Punk’d and many of the more mean-spirited shows (Jerky Boys) never did it for me- it was usually just mean, and uncomfortable, and not in a “weird guy jumps out and dances in a jockstrap” kind of uncomfortable. More in a “guy is shown his car being destroyed… ha ha, it’s not his car” type way.

I wouldn’t mind Girls Behaving Badly if the people doing it were any good. Most of it is innocent, harmless, and isn’t mean (I don’t like the mean ones. I don’t want to see people’s buttons pushed to breaking. I don’t mind seeing people in a “what the hell?” situation, though.) For them, the set up is ok, the execution is awful.

But the mean ones - I don’t want to watch that.

I watched an episode of that. It was horrible. I had just gone through wedding hell being in my sister’s wedding party, and I was completely sympathizing with the friends and family who thought the wedding that they had worked so hard for was going so badly. It was just plain mean, and I think there would be any number of lost relationships over a bride and groom who think that punking their own wedding is funny.

I have to strongly disagree here. While some Japanese game shows feature contestants that “signed up for it” (Ninja Warrior, Most Xtreme Challenge, etc.), they do MUCH worse stuff over there to innocent bystanders.

A few Japanese videos that I’ve seen on the net…
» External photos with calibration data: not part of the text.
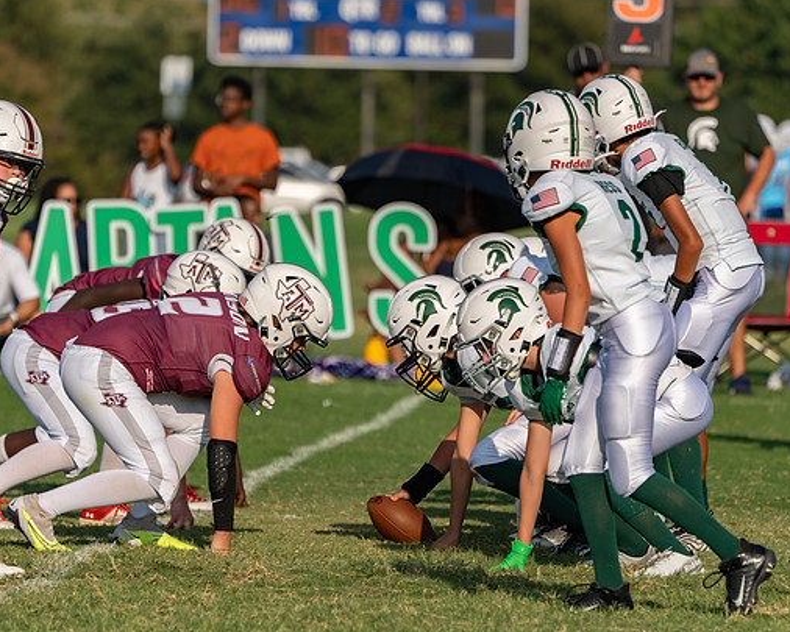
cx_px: 455
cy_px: 373
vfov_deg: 3.8
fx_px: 9635
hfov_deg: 4.7
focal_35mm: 412
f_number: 5.6
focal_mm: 306
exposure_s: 1/1600
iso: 200
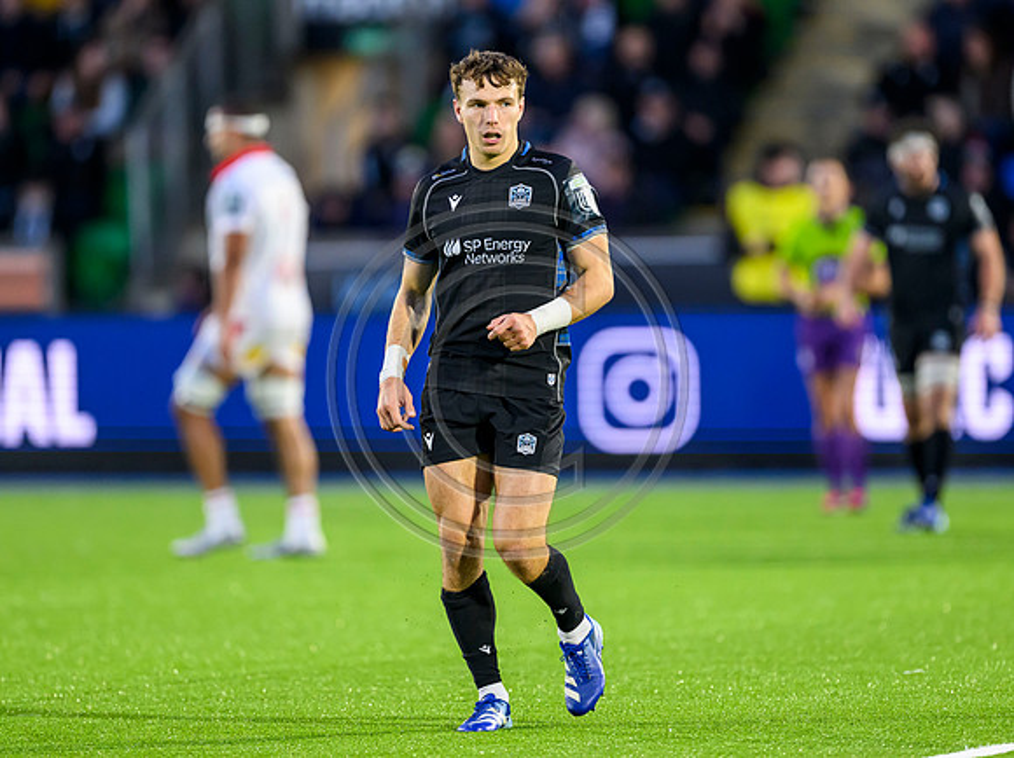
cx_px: 511
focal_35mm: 479
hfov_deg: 4.1
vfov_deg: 3.1
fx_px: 14032
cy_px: 338
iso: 4000
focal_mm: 400
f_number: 3.2
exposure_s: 1/1600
  1. They put a camera up in the air lookind down over a small alley. Wait until a lone innocent starts to walk up the alley. When the innocent is alone in the middle with nowhere to go, they get 50 or so people to come running screaming from the other end of the alley. The innocent is mortified as the camera zooms in on his face as he tries to figure out what’s going on as a wall of screaming humanity comes rushing at him.

  2. Innocent goes into a type of Port-o-Potty. As he sits to do his business the roof opens and the base is hydrolically lifted until the innocent is lifted ten feet in the air where all of the public can see him, as he clamors to pull up his pants in humiliation with nowhere to run or hide.
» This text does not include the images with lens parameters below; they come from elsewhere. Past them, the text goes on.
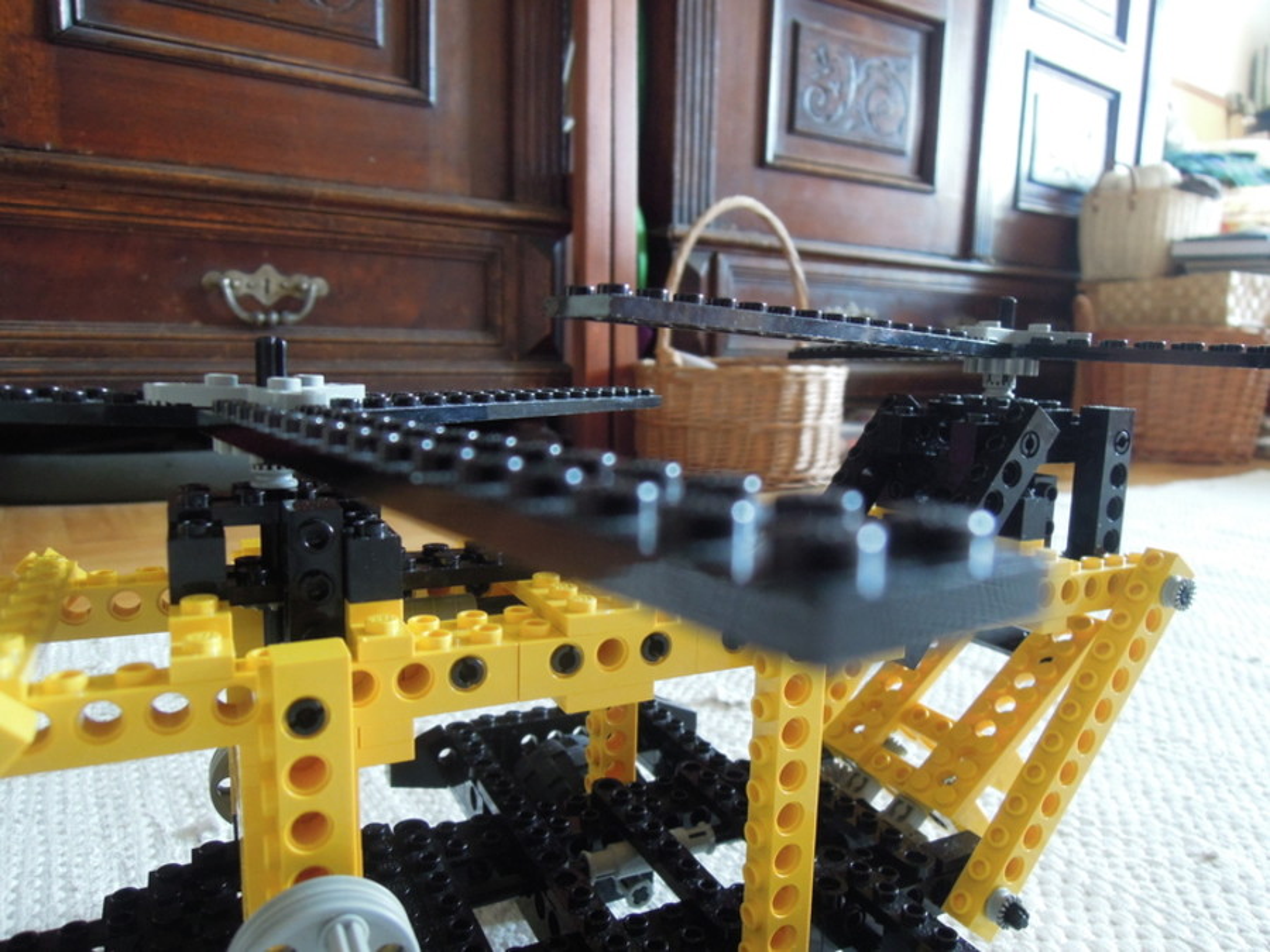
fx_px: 881
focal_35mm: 24
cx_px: 635
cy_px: 476
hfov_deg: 71.6
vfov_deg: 56.8
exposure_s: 1/25
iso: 400
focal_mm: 4.3
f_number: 2.8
  3. Kind of like number two: An innocent sits on a toilet to do his business. A hole in the wall opens up and the toilet, innocent and all instantly turns into a sled which then starts rolling out of control down a hill. Again, the person has no choice but to sit there naked screaming or jump off risking bodily harm.

While I have to admit I laughed like sin at all these, it’s dangerous for society to allow such thing, because who knows where it will end. I have to wonder what legal recourse someone would have if something like that happened in the States.
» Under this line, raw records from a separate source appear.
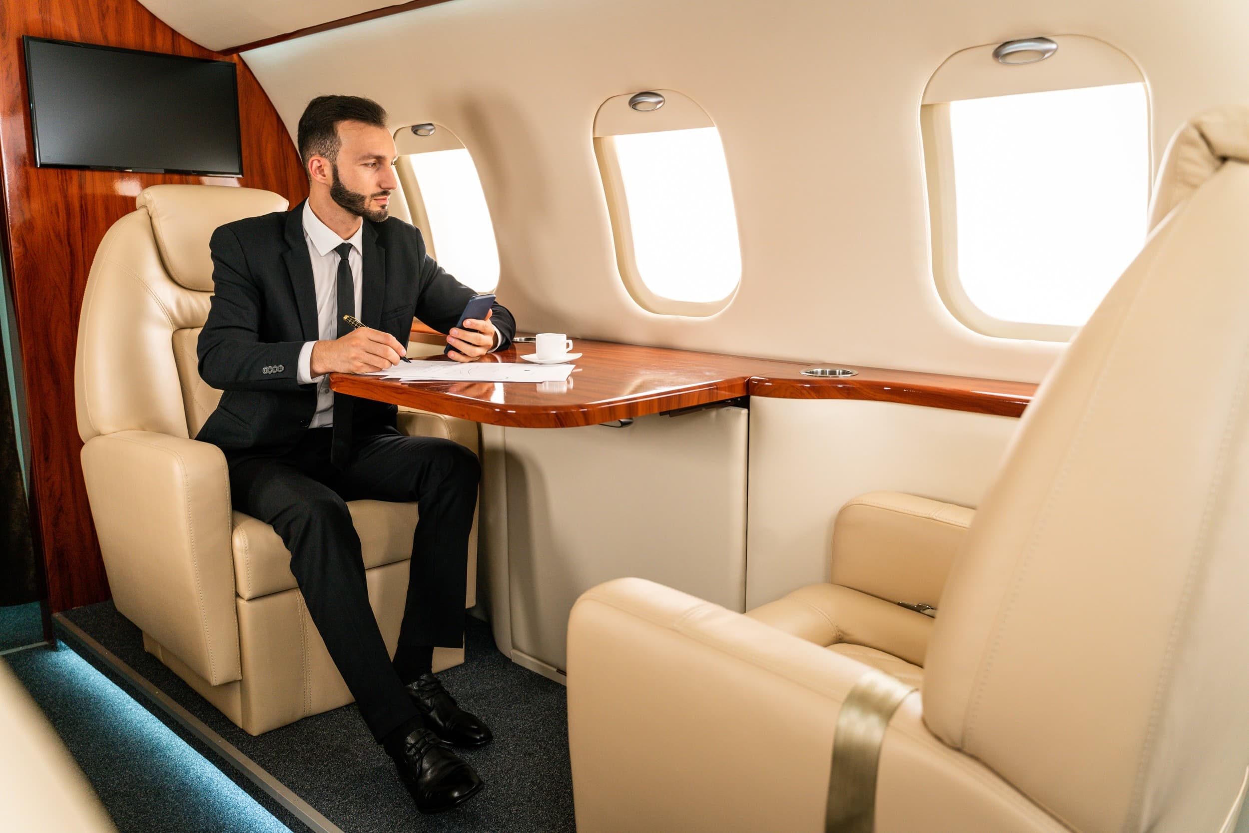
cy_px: 416
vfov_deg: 46.4
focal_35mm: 28
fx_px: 972
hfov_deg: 65.5
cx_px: 624
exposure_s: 1/200
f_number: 4
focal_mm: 28
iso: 320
I do not react well to being put on the spot. In a heated verbal confrontation, my brain switches off. I can’t think matters through logically, I lose the ability to express myself in a coherant manner, and I often have little choice but to stand there helplessly and take whatever abuse is thrown at me. Being placed in some Tom Green or Borat situation would probably sent me over the edge into a homicidal rage. Pranks played on friends or on “deserving” targets are fine by me, but if you rely on humiliating innocents for your “humor”, you deserve to be tarred and feathered.

I once saw part of a show on Mexican TV where they pulled Candid Camera type pranks on passers-by, but many of them were what I would consider horribly cruel. For example, innocent on a crowded street sees the classic “Don’t Turn This Sign Around” sign posted on a nearby wall. If they give in to temptation and try to turn the sign around, someone hiding above them yells “a warning” and triggers what looks like a large stone block hurtling toward them. Sure, let’s get a thrill watching people leap back in horror at the prospect of having their heads crushed by falling masonry!

I don’t like it either. I’m especially annoyed by the Jerky Boys, but prank calls in general irritate me. Candid Camera was okay but that’s about it.

I like original Candid Camera with Alan Funt and Fanny Flagg. The stuff they did tended to bring the surreal into people’s lives and see how they reacted. They didn’t jump out and say “You got PUNKED!”

The stuff from today I can do without.